Two processes in object colour perception
Rytis Stanikūnas
Henrikas Vaitkevičius
Algimantas Švegžda
Vilius Viliūnas
Aušra Daugirdienė
Janus J. Kulikowski
Ian J. Murray
Published 2004-01-01


object colour perception

How to Cite

Stanikūnas R., Vaitkevičius H., Švegžda A., Viliūnas V., Daugirdienė A., Kulikowski J. J., & Murray I. J. (2004). Two processes in object colour perception. Psichologija, 30, 7-16.


Perception of colour depends on the spectral composition of light that reaches retina and depends as well on various mechanisms of visual system that processes information flow. The few important mechanisms can be distinguished in colour perception: colour adaptation, colour constancy and colour contrast. If the visual field has only one coloured object, then colour perception will be determined by spectral composition of the light and colour adaptation. Whereas mechanisms of colour constancy and colour contrast switches on when in the visual field there are at least two colour objects. Von Kries (1905) have attributed colour constancy phenomenon to theory of receptoral adaptation. But this is theory is applicable to local processes happening in relatively small size of visual field. Craven and Foster (1992) shows that receptor excitation ratios remains constant during change of illumination. But again remains unexplained colour change during adaptation. So, the hypothesis is raised that two processes attribute colour perception: local colour contrast calculation and global adaptation to the background. Therefore the experiments have been carried out to establish the colour contrast and background adaptation impact on colour perception.
Four subjects with normal colour vision participated in the experiments. 40 Munsell samples (value 7 and chroma 4) illuminated with one reference illuminant (standard C) and 6 test illuminants (standard A, standard S, cardinal red, cardinal green, cardinal yellow and cardinal blue) were simulated on computer monitor.

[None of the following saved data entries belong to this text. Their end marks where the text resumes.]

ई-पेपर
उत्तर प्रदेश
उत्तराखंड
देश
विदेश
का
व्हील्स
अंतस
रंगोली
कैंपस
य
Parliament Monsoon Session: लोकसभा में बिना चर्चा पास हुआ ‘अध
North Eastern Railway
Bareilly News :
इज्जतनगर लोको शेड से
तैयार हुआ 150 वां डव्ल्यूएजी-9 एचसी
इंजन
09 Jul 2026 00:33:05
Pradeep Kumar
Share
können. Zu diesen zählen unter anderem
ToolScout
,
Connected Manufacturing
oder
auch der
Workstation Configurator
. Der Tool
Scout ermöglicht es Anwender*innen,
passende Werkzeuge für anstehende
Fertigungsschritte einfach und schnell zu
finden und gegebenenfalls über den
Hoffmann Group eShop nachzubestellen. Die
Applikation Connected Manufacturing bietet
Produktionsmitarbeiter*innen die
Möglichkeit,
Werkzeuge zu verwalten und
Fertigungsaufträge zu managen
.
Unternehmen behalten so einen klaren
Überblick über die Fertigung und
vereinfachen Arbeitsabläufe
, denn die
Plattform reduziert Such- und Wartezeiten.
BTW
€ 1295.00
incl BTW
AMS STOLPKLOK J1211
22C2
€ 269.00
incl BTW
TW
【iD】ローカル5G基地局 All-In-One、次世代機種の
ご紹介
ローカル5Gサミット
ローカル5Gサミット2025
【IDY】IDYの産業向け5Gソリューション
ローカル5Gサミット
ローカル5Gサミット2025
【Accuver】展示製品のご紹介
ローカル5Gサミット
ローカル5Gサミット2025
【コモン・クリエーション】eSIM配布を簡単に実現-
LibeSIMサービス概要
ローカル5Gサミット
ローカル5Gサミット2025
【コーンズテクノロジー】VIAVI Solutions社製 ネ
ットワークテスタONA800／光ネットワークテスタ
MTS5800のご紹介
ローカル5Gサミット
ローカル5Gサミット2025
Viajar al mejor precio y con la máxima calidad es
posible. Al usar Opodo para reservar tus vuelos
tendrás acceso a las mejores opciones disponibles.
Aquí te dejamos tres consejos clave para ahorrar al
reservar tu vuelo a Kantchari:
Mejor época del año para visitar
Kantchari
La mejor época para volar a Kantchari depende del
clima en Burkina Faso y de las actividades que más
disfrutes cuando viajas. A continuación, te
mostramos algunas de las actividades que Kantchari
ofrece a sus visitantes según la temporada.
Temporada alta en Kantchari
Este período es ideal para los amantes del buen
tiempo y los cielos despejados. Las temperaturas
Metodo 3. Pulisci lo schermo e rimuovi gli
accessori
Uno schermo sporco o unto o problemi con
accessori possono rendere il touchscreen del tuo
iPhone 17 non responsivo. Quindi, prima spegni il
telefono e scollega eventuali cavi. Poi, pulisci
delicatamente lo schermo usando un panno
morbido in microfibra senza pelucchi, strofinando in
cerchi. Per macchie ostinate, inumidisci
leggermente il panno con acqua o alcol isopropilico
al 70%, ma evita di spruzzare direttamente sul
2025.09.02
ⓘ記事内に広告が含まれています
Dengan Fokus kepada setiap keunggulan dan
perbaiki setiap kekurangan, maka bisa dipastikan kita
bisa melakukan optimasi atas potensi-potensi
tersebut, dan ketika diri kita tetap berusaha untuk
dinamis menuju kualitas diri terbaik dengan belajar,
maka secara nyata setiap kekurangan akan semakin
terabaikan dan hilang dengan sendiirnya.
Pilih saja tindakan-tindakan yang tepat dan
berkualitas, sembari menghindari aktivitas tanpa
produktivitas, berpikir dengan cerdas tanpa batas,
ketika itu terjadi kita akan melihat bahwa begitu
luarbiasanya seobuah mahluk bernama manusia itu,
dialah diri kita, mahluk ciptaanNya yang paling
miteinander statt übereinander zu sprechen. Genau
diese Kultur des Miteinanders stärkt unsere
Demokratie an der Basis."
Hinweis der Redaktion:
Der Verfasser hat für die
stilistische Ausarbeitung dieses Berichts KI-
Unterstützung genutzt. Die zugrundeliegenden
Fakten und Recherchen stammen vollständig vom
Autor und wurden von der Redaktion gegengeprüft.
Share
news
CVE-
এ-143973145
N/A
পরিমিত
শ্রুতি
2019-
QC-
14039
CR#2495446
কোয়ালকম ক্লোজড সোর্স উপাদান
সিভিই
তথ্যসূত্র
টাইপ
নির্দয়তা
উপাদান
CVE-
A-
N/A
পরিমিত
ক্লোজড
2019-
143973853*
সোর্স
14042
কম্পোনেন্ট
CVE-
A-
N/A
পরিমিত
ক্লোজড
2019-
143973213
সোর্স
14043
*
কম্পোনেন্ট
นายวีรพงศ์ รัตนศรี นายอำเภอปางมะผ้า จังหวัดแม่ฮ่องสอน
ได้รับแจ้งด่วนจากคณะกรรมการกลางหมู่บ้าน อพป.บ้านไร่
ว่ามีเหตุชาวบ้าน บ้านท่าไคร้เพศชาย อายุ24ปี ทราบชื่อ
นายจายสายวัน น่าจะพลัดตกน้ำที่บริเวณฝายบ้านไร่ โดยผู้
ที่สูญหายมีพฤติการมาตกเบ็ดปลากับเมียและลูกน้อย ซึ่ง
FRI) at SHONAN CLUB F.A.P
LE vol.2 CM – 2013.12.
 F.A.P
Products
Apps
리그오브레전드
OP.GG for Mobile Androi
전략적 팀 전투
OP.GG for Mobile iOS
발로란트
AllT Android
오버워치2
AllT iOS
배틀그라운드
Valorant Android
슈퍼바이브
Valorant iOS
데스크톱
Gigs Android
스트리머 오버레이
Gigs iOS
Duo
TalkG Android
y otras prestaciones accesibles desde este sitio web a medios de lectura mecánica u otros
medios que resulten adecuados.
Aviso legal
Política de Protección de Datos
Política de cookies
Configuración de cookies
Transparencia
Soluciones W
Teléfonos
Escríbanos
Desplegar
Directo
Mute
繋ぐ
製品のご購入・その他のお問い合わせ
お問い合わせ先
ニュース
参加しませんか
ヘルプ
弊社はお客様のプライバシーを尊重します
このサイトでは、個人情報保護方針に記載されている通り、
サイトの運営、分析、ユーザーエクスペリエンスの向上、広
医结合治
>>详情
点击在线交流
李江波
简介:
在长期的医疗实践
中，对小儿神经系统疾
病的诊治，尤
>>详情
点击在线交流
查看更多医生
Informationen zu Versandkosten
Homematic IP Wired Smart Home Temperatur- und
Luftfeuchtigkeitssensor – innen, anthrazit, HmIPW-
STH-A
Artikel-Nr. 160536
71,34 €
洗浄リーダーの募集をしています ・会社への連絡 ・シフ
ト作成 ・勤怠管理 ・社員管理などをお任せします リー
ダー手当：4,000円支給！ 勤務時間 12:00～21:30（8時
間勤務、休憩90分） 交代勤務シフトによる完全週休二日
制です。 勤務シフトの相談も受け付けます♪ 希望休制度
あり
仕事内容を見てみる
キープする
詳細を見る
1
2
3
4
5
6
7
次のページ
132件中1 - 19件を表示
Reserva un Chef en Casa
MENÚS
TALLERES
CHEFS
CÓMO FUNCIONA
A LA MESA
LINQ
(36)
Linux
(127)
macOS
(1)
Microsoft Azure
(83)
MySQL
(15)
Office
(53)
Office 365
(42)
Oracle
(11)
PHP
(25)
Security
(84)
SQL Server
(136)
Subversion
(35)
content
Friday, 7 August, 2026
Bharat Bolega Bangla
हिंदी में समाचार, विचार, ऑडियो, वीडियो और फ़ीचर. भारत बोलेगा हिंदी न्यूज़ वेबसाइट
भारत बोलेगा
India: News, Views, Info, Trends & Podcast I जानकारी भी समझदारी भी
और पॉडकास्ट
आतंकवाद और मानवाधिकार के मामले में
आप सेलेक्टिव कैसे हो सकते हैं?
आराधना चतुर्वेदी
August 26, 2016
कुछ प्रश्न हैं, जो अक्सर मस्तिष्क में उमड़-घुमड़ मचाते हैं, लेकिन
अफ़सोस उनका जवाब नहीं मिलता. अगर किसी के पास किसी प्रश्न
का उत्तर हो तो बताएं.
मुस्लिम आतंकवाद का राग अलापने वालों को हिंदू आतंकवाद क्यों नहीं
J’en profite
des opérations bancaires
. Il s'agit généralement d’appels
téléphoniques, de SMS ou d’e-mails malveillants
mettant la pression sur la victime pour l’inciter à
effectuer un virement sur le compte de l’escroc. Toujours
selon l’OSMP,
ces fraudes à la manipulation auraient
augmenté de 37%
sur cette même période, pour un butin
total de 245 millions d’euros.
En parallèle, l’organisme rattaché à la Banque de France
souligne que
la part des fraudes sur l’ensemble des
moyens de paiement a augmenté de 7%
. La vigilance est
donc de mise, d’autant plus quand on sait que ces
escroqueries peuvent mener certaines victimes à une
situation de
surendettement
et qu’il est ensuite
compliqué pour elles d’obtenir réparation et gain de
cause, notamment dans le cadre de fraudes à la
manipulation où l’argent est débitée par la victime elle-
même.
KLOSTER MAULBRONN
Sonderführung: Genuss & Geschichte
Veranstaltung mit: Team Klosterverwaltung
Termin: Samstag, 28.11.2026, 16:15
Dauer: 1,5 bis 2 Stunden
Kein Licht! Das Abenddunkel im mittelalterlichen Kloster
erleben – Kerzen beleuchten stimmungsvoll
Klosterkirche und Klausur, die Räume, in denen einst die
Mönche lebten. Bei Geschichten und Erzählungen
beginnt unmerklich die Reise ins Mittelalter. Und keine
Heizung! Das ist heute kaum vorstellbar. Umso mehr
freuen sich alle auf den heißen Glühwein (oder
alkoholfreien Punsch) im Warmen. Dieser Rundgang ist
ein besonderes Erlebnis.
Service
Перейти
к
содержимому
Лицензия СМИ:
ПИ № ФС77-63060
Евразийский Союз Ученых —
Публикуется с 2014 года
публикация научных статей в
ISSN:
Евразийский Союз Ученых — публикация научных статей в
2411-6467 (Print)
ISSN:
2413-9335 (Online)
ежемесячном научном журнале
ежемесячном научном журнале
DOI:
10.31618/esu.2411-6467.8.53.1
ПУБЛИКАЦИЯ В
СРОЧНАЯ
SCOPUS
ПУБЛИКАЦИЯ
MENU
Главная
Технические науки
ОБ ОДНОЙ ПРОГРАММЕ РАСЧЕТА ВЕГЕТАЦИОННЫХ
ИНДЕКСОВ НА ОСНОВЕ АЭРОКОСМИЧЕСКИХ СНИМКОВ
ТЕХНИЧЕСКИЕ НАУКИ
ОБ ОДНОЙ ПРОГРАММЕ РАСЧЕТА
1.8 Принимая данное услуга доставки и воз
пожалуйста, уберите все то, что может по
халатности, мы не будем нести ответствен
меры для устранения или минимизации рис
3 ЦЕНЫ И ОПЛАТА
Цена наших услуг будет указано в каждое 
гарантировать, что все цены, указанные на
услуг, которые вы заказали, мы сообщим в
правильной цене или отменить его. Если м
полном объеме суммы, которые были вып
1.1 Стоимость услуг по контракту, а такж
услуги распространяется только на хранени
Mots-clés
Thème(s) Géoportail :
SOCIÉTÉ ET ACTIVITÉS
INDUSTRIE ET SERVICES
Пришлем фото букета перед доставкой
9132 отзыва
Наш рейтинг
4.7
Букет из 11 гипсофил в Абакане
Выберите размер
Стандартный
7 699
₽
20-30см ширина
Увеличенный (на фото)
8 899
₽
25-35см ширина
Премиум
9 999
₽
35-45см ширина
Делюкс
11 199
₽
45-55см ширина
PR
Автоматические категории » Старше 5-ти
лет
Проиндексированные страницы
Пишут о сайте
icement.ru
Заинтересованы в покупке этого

The dark-adapted subjects have been shown colour samples on neutral background illuminated with one of test illuminants. The task was to match the colour stimuli appearance under reference illuminant. The sequential asymmetric matching procedure was carried out. First subject adapts to neutral background under illuminan C then test stimulus and test background appears for limited time followed by readaptation to neutral background. Then subject is asked to adjust the colour mach under illuminant C. Two different experiment paradigms have been used. In the first one the stimulus had 2° on neutral background covering 20° of visual field. In the second paradigm the stimulus size was the same but the background was covering the all visual field. The adaptation and presentation timings were 1, 5, 30 or 60 seconds.
Results under the first experiment paradigm show partial colour constancy for all subjects and for all test illuminants under various adaptation times. Despite quite a long adaptation time of 30 seconds subjects was unable to achieve full colour constancy. Colour constancy improves under second experiment paradigm. 60-second adaptation time is enough to achieve full colour constancy. The less adaptation time (1 or 30 second) gives partial colour constancy.
The subject sees two colours (stimulus and background) during the experiment. The colour perception of stimulus and background changes during adaptation time. In the first 5 seconds of adaptation 40–60% of full adaptation level is reached (Fairchild and Reniff, 1995; Werner et al., 2000). Wesner and Shevell (1992, 1994) shown that signals from all visual field have influence on colour perception of object. The first part of our experiment shows that neutral background of 20° gives partial adaptation to background colour. Therefore, increase background illumination to full visual field gives full adaptation to background. So, subject perceives different coloured background under various illuminants as the same neutral (grey) background.
We can state that two different systems have been distinguished in the process of colour perception. One system evaluates the colour difference between the stimulus and the background. Second system evaluates the colour of the background. Perceived colour difference during adaptation does not change much, but perceived colour of the background changes a lot and drifts towards neutral colour. The hypothesis of two level colour perception is supported by experimental data.